Problem Addressed 🧭
Survey experiments routinely include placebo conditions, yet little systematic guidance exists for choosing or constructing them. This paper documents inconsistent use of placebos in published work and clarifies what placebos are actually meant to adjust for: nonspecific effects (NSEs), the incidental impacts of ancillary features of experiments.
🔎 What Current Practice Looks Like
A review of published survey experiments finds placebos are used inconsistently, leaving open when and how placebo choices meaningfully affect estimates.
🧠 Why Placebos Matter—and Why Choice Is Difficult
Placebos are intended to account for NSEs, but researchers typically lack precise knowledge about which NSEs matter. When the specific NSEs are unknown, choosing a single placebo risks arbitrarily adjusting for some ancillary features and not others.
🧪 How Placebos Were Generated and Tested
- A generative language model (GPT-2), trained on a corpus of over 1 million internet news pages, was used to create placebo text vignettes.
- Using this model, 5,000 distinct placebo vignettes were generated.
- Two survey experiments were administered to evaluate the approach (total N = 2,975).
📊 Key Findings
- When precise knowledge of NSEs is absent, averaging over a large corpus of placebos provides a principled, agnostic way to account for unknown ancillary effects.

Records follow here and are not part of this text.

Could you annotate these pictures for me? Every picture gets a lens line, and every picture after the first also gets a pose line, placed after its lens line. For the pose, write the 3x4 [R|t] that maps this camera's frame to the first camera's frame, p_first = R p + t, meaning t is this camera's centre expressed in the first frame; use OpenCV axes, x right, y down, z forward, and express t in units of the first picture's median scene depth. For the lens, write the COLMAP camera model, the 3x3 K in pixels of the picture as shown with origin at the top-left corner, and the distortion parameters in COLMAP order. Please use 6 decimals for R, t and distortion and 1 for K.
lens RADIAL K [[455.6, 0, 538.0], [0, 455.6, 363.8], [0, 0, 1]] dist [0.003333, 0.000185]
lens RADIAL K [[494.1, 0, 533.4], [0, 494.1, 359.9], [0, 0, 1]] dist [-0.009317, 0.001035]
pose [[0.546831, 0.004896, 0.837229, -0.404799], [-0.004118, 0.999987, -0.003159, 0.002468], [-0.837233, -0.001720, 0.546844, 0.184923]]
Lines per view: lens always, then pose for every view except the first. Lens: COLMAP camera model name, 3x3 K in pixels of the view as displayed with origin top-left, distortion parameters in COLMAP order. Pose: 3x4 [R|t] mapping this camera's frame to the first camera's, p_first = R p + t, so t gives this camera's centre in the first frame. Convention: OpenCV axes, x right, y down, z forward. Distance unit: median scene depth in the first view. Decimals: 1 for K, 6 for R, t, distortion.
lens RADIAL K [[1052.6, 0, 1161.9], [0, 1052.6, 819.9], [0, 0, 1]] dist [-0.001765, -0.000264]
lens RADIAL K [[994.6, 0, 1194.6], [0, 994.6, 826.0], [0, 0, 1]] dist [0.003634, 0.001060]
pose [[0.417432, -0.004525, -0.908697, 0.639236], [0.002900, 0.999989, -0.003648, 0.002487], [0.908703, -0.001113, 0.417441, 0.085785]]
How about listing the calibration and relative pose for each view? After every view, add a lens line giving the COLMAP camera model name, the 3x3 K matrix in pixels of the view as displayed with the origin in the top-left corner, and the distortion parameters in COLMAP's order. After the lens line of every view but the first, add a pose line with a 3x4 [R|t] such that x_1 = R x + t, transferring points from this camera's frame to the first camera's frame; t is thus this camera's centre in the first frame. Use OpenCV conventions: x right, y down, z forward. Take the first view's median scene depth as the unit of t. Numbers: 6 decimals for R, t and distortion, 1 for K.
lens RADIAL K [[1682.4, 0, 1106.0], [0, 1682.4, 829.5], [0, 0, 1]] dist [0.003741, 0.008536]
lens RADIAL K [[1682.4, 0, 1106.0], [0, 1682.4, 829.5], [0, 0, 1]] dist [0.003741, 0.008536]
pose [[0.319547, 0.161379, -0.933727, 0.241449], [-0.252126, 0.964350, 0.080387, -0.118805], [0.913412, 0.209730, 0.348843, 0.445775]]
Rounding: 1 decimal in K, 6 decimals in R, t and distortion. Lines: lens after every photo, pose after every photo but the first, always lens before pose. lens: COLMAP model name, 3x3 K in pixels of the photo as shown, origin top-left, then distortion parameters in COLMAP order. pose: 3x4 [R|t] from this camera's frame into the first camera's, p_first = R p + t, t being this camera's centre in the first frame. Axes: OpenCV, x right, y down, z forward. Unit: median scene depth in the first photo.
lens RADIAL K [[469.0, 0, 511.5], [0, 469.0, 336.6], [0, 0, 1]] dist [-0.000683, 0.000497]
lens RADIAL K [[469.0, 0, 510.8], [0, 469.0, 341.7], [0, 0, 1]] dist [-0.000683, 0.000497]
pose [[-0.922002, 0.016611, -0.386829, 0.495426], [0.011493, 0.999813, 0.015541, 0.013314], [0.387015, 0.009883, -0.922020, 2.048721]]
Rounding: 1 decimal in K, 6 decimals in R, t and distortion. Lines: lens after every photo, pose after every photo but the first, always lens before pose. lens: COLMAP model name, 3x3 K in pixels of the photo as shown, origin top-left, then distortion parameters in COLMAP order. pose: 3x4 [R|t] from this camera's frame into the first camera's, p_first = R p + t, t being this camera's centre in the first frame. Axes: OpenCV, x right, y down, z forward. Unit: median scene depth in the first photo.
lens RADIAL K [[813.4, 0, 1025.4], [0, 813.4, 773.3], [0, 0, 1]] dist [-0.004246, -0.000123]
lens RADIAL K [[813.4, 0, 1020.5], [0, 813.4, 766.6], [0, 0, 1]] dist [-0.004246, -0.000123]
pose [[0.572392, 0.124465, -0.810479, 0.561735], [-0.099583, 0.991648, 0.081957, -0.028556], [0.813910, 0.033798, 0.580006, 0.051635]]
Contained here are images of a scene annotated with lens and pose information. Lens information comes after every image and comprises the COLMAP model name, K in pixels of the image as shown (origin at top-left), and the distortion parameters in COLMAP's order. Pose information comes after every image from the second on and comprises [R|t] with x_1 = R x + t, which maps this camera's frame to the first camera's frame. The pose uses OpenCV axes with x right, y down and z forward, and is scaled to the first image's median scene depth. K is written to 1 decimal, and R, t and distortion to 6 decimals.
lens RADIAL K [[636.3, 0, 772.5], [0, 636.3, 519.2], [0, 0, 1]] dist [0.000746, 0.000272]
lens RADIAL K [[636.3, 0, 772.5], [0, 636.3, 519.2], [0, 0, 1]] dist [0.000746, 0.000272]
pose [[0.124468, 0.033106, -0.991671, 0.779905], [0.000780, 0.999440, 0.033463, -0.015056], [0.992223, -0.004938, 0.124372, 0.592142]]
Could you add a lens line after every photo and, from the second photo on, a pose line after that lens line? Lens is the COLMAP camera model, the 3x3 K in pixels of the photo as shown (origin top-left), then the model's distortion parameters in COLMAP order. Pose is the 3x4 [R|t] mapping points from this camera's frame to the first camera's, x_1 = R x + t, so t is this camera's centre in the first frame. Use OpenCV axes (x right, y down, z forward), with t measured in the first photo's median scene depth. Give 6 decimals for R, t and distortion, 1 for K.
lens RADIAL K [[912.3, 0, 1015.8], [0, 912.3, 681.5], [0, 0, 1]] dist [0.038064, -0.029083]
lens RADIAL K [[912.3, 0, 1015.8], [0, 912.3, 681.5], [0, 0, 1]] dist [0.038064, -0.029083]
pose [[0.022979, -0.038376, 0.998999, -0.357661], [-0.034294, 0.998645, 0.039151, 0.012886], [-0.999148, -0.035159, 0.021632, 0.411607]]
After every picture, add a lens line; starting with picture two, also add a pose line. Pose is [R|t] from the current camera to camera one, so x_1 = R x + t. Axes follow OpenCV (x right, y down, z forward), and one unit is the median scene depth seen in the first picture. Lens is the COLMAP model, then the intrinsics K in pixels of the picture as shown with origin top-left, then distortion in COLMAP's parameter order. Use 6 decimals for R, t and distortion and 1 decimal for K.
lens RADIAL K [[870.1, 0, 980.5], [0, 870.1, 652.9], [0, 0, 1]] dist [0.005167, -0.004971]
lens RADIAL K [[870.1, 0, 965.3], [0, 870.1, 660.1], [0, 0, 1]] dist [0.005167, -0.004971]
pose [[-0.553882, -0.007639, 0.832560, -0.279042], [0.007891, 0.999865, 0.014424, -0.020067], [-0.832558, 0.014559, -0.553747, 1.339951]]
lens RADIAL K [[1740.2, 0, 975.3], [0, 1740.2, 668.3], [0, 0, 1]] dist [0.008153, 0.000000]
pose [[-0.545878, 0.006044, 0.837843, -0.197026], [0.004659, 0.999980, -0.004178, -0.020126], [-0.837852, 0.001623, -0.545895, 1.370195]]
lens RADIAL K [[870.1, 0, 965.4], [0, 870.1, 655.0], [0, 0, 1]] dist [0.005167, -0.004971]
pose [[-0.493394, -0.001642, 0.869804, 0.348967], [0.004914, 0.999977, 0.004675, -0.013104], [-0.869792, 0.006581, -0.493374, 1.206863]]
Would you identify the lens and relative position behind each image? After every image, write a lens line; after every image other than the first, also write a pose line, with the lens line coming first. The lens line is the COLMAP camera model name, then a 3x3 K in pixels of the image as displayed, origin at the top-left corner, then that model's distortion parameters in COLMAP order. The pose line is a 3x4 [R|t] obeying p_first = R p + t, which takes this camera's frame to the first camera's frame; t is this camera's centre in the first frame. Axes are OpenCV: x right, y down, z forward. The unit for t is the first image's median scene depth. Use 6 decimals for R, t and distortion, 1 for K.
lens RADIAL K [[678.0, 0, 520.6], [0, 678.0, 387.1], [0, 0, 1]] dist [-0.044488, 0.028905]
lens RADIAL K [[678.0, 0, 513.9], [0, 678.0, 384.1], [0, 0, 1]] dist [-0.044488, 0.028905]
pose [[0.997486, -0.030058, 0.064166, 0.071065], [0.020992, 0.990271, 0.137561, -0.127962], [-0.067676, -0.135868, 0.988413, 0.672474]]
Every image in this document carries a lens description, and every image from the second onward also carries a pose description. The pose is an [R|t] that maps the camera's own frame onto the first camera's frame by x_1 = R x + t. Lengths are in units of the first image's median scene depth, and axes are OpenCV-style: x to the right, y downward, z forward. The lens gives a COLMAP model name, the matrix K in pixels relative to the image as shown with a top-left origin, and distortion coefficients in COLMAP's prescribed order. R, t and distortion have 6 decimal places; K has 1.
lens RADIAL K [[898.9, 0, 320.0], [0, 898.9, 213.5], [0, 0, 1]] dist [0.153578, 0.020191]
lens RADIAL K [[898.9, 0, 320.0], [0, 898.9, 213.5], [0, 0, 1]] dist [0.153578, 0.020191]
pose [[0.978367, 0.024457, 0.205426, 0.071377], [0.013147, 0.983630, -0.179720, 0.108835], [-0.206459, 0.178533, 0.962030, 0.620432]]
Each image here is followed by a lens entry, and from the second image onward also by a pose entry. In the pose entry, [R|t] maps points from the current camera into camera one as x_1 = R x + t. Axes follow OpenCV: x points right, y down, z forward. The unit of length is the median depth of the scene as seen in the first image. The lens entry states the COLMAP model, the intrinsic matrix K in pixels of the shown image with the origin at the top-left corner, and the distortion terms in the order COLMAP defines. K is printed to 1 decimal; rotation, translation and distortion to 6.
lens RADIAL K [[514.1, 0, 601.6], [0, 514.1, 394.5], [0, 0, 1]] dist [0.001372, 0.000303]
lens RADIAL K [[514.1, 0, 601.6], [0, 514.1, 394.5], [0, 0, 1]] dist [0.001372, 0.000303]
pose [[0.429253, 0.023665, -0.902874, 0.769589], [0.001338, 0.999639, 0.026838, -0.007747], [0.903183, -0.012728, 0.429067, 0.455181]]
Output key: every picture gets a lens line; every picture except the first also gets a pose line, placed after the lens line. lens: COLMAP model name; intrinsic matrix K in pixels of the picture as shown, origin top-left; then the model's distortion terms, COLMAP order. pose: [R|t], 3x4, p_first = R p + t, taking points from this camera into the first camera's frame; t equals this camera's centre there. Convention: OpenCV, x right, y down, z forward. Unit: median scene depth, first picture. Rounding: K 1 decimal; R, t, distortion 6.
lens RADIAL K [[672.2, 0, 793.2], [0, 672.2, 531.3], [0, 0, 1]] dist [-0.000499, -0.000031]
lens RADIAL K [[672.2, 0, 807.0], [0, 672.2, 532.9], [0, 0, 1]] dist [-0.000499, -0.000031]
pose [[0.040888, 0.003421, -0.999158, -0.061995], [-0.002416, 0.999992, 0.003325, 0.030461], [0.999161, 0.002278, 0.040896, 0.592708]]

- Automated generation (via GPT-2) makes it feasible to produce thousands of placebos and thereby minimize researcher discretion in placebo selection.
- The experimental results illustrate the practical viability of this agnostic averaging strategy for survey experiments.
💡 Practical Tools and Recommendations
The paper concludes with concrete tools for incorporating computer-generated placebo text vignettes into survey experiments and offers recommendations for best practice when using automated, agnostic placebo construction.